WORK TO COMPLETE:
Reproduce word for word the lines from the beginning of the entries to the line with "- T4 vertebra: <222,336,294,346>", both included, but none of the pictures.

Records from a dataset

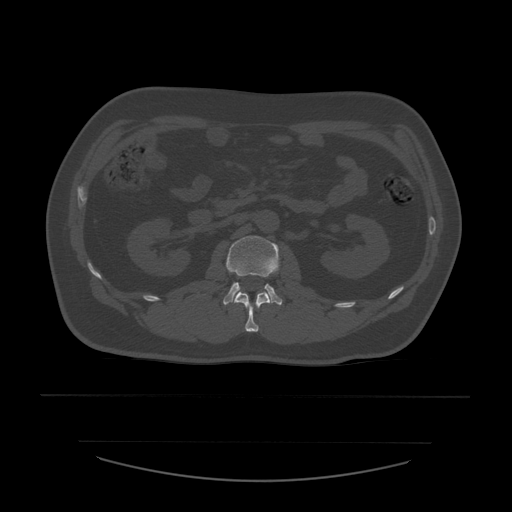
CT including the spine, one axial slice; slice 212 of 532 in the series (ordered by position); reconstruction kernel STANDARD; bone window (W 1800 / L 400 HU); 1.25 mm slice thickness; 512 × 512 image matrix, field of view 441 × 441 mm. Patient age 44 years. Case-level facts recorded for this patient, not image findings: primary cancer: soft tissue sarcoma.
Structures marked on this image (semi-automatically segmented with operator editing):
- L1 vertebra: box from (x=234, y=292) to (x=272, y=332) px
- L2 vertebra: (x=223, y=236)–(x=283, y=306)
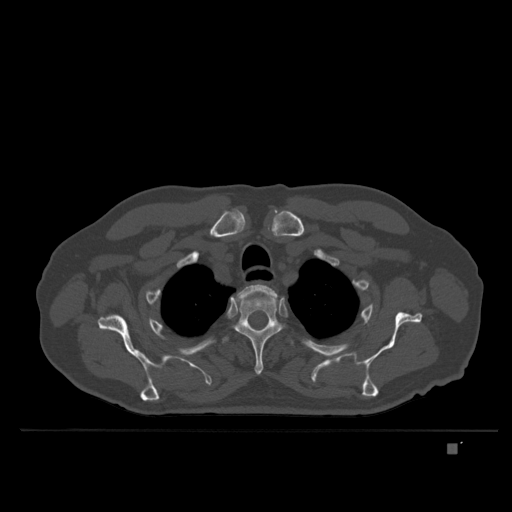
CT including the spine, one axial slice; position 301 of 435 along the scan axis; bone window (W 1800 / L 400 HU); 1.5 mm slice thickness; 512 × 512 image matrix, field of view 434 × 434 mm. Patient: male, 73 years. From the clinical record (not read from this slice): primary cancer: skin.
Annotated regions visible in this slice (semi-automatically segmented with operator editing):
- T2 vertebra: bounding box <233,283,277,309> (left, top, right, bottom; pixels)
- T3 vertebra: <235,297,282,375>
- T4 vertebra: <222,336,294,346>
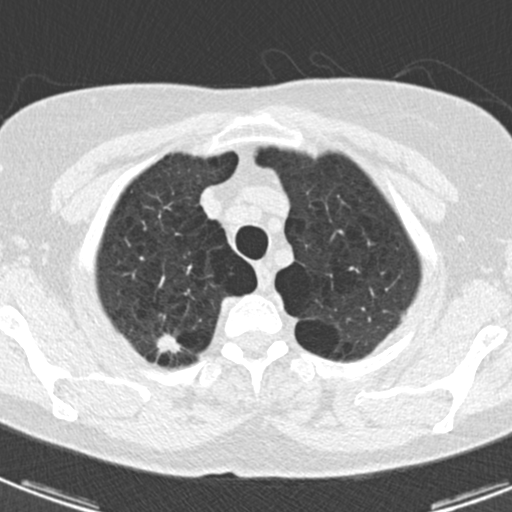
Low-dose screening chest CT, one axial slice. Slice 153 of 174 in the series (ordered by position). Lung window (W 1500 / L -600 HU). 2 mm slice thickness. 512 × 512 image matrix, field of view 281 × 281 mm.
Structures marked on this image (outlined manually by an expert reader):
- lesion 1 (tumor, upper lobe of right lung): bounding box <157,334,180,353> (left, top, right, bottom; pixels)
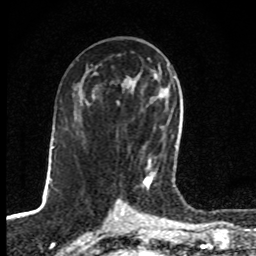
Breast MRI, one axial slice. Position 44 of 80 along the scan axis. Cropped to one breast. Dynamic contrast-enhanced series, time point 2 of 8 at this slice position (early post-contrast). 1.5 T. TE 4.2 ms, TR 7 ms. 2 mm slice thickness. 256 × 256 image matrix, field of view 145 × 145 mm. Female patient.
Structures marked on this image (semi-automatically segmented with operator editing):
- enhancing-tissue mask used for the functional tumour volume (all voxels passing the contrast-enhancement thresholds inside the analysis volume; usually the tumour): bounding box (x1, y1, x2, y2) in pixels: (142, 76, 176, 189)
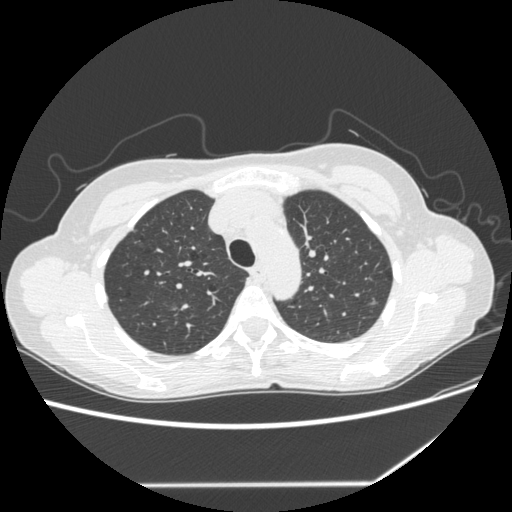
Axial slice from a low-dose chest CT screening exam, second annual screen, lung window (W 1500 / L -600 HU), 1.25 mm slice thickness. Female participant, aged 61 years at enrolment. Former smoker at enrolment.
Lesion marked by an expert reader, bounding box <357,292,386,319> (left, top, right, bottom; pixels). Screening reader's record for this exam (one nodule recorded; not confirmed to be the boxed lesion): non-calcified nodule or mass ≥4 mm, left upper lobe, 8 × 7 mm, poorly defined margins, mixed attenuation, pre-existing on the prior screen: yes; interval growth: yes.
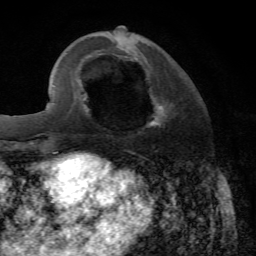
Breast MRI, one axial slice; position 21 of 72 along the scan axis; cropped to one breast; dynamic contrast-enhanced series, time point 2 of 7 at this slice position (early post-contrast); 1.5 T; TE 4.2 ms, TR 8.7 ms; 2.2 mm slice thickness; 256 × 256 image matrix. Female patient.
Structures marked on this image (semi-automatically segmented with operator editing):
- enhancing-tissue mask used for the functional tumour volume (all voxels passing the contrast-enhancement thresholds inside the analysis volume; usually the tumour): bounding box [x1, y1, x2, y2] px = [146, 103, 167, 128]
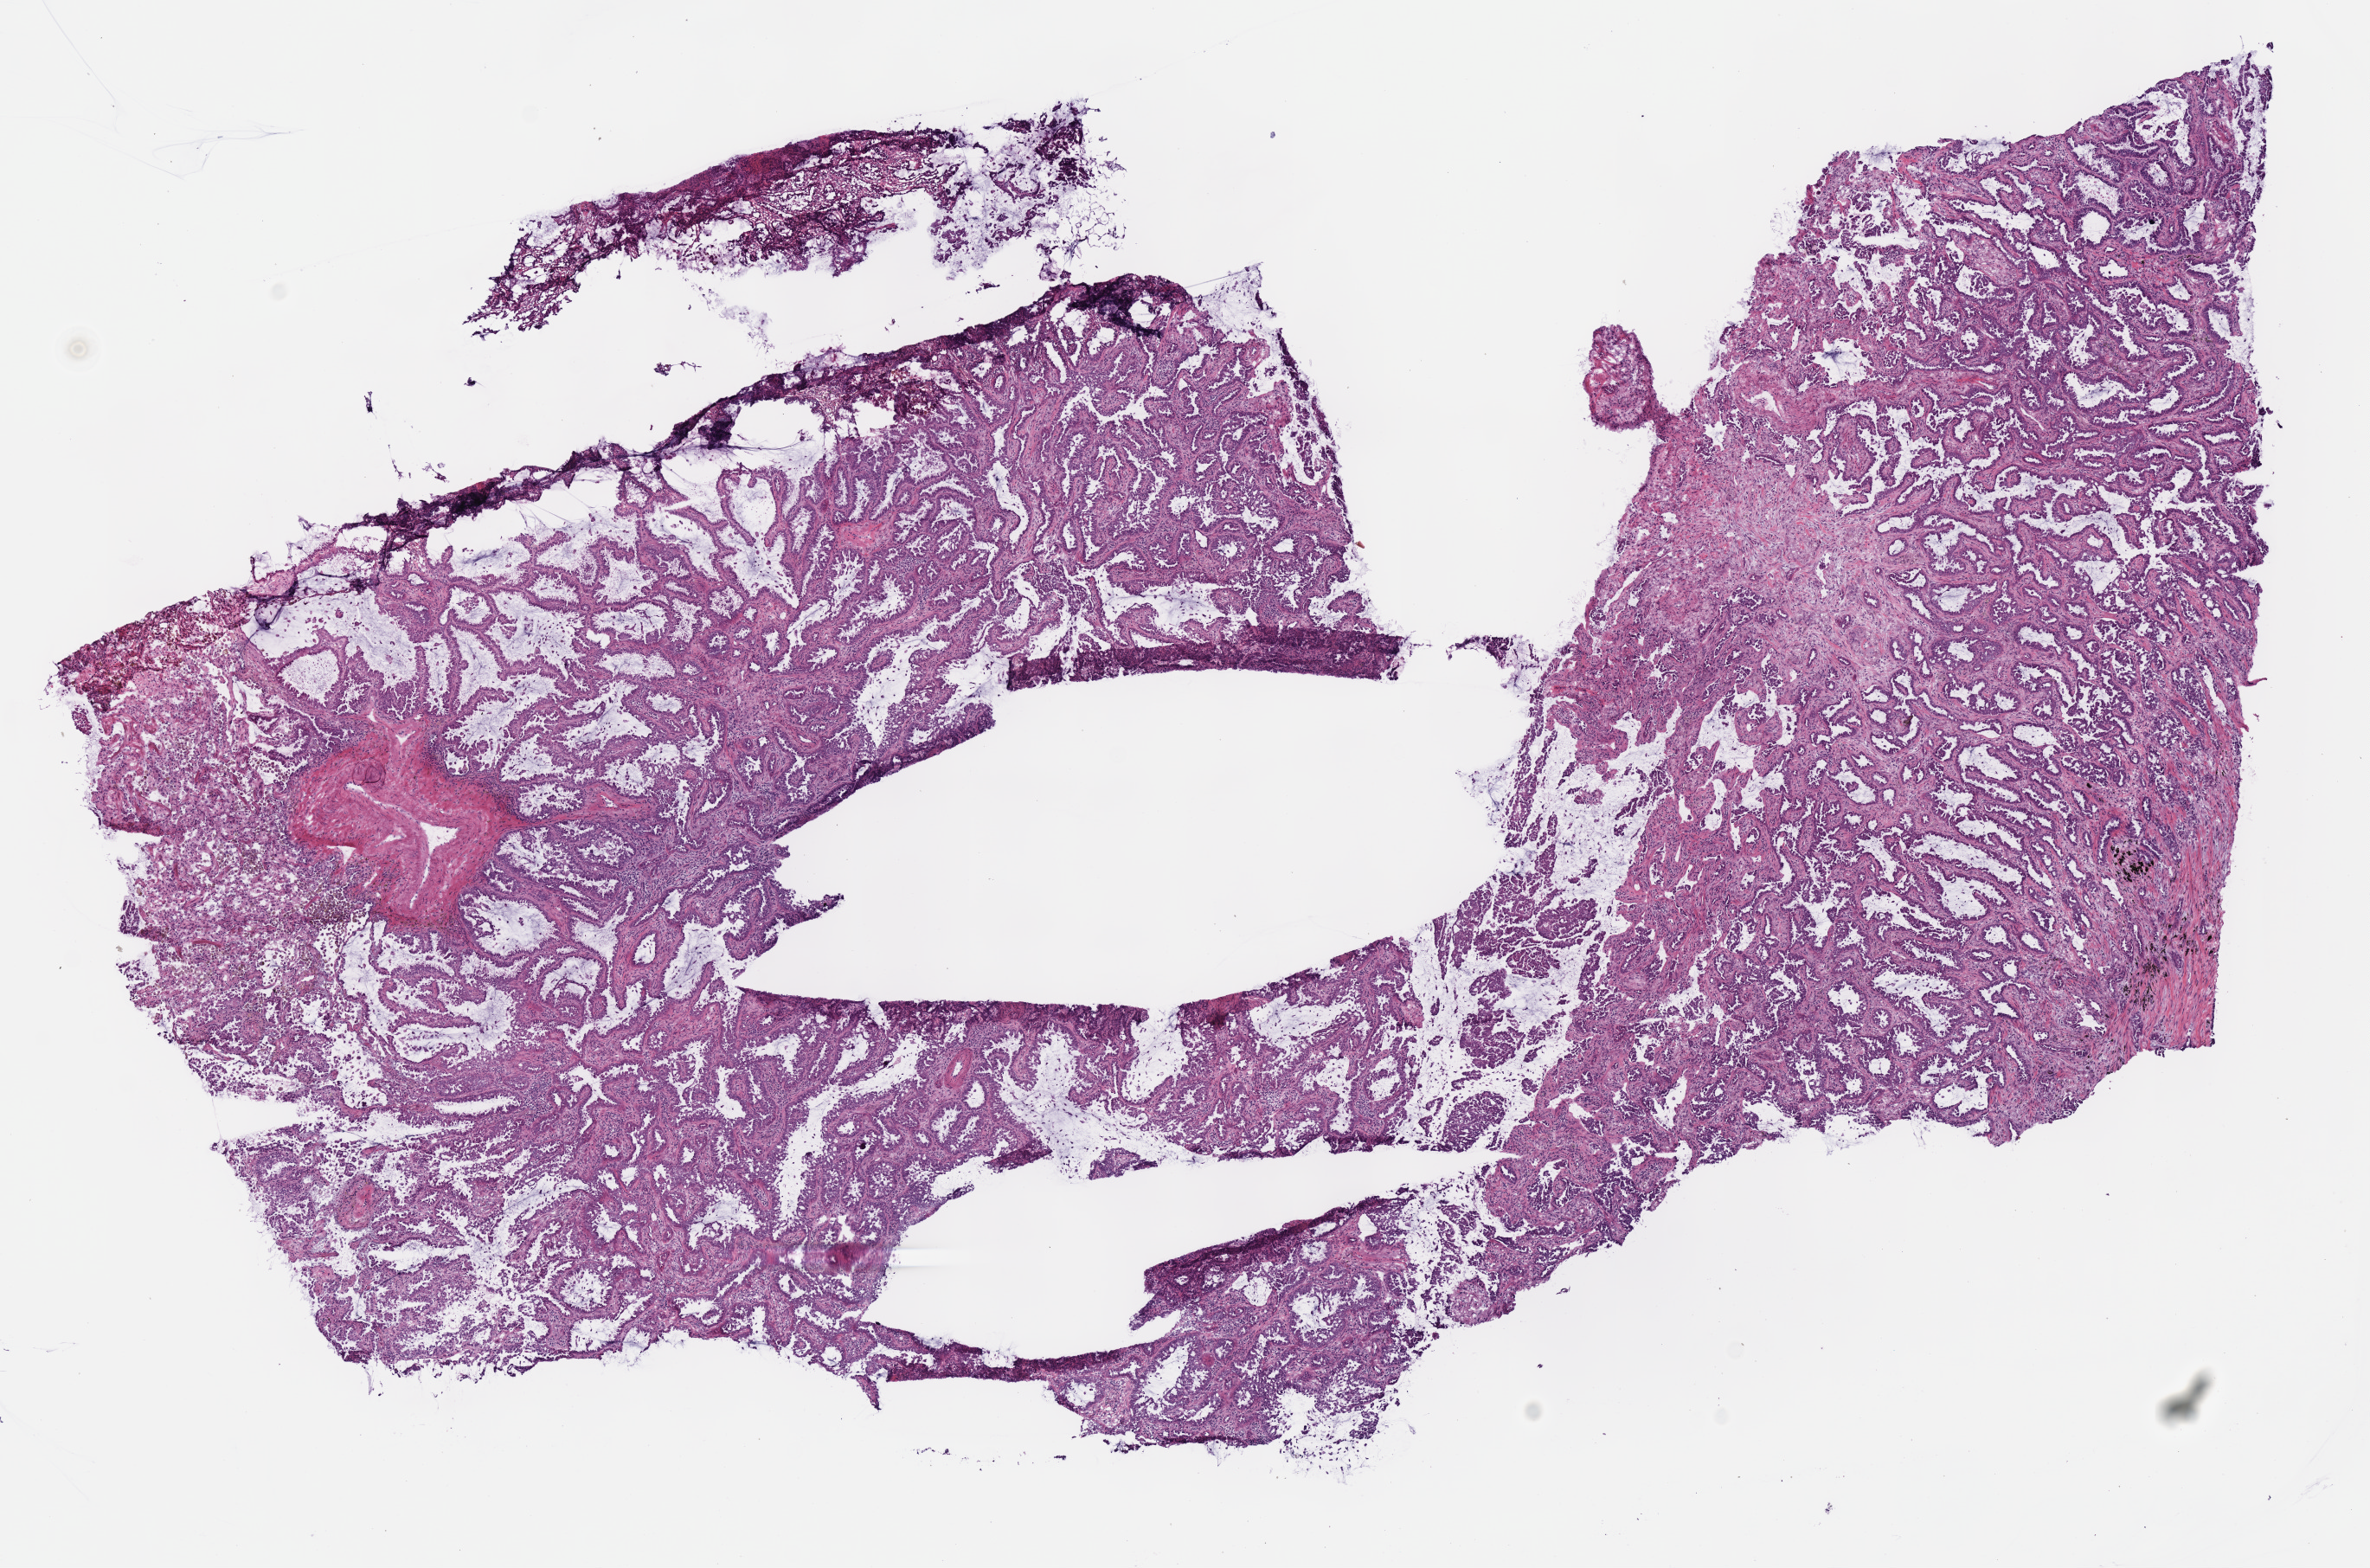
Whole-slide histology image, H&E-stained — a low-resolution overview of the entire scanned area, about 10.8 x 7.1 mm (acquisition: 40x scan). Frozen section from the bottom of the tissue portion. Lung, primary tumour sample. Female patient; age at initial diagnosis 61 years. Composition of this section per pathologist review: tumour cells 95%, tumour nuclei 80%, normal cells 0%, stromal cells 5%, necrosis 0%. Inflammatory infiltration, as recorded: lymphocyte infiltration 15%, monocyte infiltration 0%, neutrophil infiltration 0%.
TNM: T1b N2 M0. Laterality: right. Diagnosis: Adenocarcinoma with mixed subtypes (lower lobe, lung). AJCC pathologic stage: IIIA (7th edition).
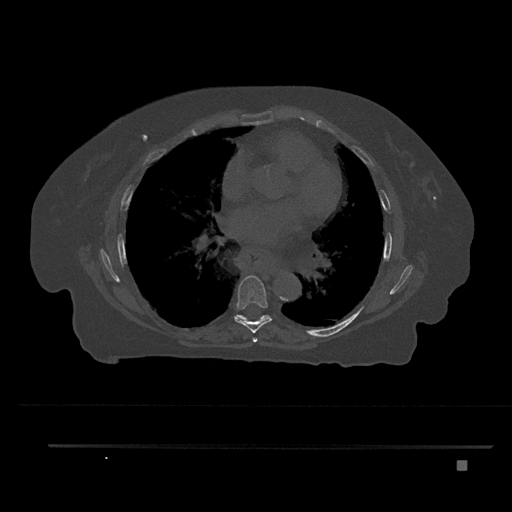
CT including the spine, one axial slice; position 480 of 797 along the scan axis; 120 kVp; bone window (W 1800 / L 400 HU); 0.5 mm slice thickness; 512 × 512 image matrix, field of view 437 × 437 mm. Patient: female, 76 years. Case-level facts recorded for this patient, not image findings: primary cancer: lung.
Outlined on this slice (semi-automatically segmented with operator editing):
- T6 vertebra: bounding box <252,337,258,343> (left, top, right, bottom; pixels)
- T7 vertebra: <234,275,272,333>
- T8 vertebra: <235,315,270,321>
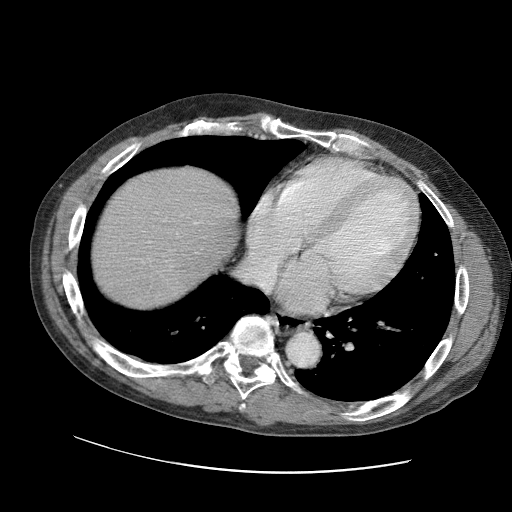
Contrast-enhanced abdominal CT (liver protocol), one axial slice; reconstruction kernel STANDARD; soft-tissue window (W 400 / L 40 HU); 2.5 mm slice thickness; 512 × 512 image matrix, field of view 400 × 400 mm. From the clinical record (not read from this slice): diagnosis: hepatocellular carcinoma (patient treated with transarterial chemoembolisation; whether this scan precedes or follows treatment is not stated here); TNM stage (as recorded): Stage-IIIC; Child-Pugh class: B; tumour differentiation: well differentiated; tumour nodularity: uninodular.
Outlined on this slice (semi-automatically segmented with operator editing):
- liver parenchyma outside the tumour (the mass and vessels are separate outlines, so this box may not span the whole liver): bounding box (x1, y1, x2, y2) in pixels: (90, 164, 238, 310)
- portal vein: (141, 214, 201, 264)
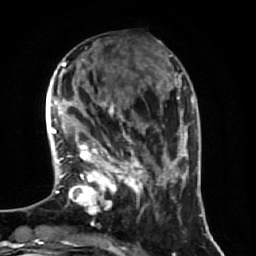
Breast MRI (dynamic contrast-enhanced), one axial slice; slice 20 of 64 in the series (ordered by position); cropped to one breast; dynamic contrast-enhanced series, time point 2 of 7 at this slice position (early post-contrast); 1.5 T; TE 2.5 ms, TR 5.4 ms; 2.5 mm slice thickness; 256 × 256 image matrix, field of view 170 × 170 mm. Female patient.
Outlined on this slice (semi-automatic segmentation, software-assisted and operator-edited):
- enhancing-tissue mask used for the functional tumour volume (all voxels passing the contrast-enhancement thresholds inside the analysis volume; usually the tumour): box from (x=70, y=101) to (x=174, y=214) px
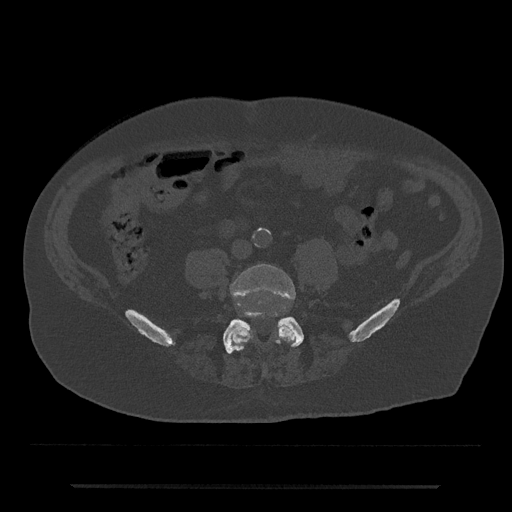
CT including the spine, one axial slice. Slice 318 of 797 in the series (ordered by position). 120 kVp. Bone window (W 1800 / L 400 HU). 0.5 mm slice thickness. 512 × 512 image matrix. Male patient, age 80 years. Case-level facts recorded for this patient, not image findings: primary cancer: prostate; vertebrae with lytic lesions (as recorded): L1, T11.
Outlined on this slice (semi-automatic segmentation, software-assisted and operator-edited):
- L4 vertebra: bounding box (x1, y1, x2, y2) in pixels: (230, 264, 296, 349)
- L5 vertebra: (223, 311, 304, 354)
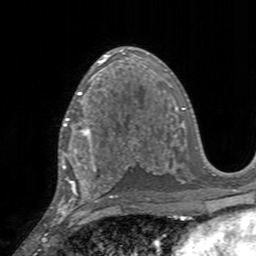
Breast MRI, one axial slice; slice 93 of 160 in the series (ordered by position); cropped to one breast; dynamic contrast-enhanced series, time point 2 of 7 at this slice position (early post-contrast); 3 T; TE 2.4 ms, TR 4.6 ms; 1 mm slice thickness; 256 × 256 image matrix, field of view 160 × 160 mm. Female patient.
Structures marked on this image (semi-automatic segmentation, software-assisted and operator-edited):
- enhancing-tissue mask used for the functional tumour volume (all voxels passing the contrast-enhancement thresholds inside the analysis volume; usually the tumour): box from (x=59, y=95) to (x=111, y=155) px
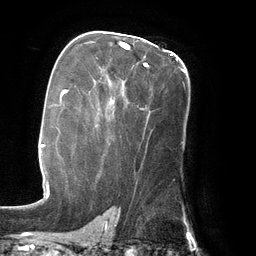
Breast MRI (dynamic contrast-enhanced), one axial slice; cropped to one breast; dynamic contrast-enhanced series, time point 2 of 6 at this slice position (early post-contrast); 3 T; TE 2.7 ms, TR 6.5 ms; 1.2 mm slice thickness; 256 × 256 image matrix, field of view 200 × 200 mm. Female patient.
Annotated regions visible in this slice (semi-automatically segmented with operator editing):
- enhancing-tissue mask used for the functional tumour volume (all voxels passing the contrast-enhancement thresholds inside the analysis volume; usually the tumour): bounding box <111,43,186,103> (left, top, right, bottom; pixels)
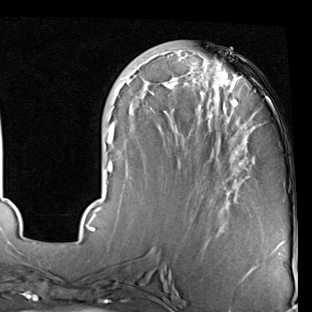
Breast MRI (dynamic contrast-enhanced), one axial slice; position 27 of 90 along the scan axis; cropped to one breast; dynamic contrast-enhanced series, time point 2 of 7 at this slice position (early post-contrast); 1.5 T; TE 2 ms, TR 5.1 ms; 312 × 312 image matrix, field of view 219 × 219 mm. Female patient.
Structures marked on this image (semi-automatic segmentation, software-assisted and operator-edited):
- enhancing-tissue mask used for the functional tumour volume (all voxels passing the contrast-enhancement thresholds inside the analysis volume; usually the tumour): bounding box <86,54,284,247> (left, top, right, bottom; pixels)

RESPONSE TO THIS TASK:
CT including the spine, one axial slice; slice 212 of 532 in the series (ordered by position); reconstruction kernel STANDARD; bone window (W 1800 / L 400 HU); 1.25 mm slice thickness; 512 × 512 image matrix, field of view 441 × 441 mm. Patient age 44 years. Case-level facts recorded for this patient, not image findings: primary cancer: soft tissue sarcoma.
Structures marked on this image (semi-automatically segmented with operator editing):
- L1 vertebra: box from (x=234, y=292) to (x=272, y=332) px
- L2 vertebra: (x=223, y=236)–(x=283, y=306)
CT including the spine, one axial slice; position 301 of 435 along the scan axis; bone window (W 1800 / L 400 HU); 1.5 mm slice thickness; 512 × 512 image matrix, field of view 434 × 434 mm. Patient: male, 73 years. From the clinical record (not read from this slice): primary cancer: skin.
Annotated regions visible in this slice (semi-automatically segmented with operator editing):
- T2 vertebra: bounding box <233,283,277,309> (left, top, right, bottom; pixels)
- T3 vertebra: <235,297,282,375>
- T4 vertebra: <222,336,294,346>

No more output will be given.